• _Supplied material_:
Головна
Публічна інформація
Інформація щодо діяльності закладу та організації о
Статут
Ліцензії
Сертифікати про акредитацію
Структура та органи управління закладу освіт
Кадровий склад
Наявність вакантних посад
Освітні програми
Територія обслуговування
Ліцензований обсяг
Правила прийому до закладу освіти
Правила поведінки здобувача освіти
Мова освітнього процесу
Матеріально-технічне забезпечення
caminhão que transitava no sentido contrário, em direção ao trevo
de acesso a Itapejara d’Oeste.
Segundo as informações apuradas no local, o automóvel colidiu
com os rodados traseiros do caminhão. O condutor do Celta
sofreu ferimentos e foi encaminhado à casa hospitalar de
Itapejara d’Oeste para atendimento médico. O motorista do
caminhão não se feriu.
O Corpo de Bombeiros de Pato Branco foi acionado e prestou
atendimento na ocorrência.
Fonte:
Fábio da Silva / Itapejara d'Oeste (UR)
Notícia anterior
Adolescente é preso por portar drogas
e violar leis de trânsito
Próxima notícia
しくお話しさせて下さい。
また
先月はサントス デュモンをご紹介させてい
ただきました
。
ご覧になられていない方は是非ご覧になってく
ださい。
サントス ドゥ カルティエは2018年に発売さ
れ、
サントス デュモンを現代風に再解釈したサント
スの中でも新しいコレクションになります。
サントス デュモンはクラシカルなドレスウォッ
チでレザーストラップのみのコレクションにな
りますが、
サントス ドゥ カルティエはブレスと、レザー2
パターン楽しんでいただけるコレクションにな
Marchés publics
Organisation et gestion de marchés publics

• _Activity_:
In how many lines of the material above does the word "Правила" appear? Reply with the number only.

• _Problem solution_:
2